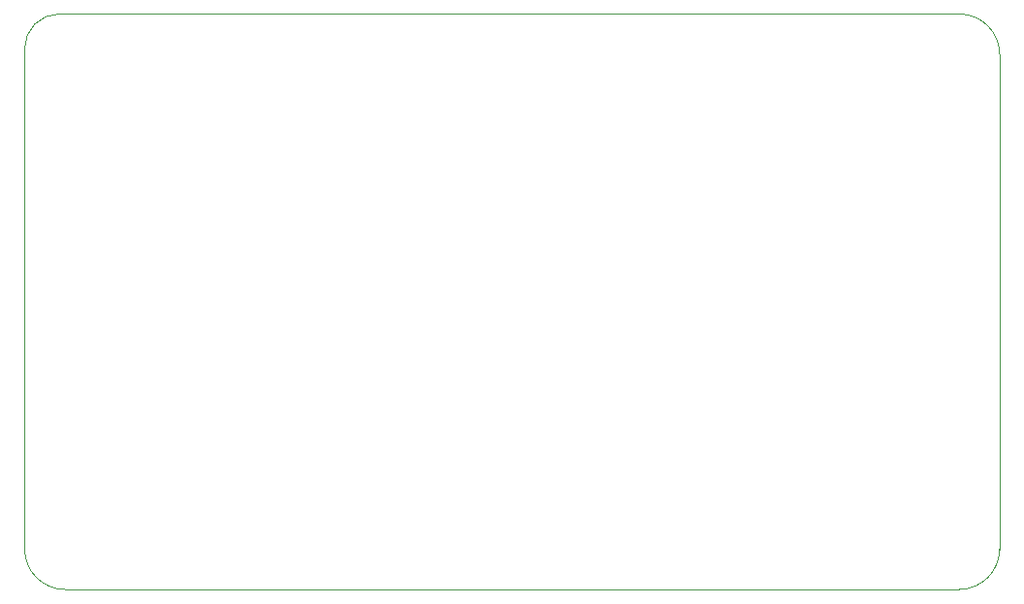
<source format=gbr>
%TF.GenerationSoftware,KiCad,Pcbnew,8.0.5*%
%TF.CreationDate,2024-10-15T23:52:28+04:00*%
%TF.ProjectId,AuroraF4,4175726f-7261-4463-942e-6b696361645f,v1.0.1*%
%TF.SameCoordinates,Original*%
%TF.FileFunction,Profile,NP*%
%FSLAX46Y46*%
G04 Gerber Fmt 4.6, Leading zero omitted, Abs format (unit mm)*
G04 Created by KiCad (PCBNEW 8.0.5) date 2024-10-15 23:52:28*
%MOMM*%
%LPD*%
G01*
G04 APERTURE LIST*
%TA.AperFunction,Profile*%
%ADD10C,0.050000*%
%TD*%
G04 APERTURE END LIST*
D10*
X98500000Y-76761320D02*
G75*
G02*
X101500000Y-73761320I3000000J0D01*
G01*
X183620000Y-120500000D02*
G75*
G02*
X180120000Y-124000000I-3500000J0D01*
G01*
X180120000Y-73760000D02*
G75*
G02*
X183620000Y-77260000I0J-3500000D01*
G01*
X183620000Y-77260000D02*
X183620000Y-120500000D01*
X102000000Y-124000000D02*
G75*
G02*
X98500000Y-120500000I0J3500000D01*
G01*
X98500000Y-120500000D02*
X98500000Y-76761320D01*
X180120000Y-124000000D02*
X102000000Y-124000000D01*
X180120000Y-73760000D02*
X101500000Y-73760000D01*
M02*

</source>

━━━━━━━━

Exercise details:
No line should appear in the answer except those from the one containing "X102000000Y-124000000D01*" through the last line of the listing, each retyped exactly.

Response below:
X102000000Y-124000000D01*
X180120000Y-73760000D02*
X101500000Y-73760000D01*
M02*

</source>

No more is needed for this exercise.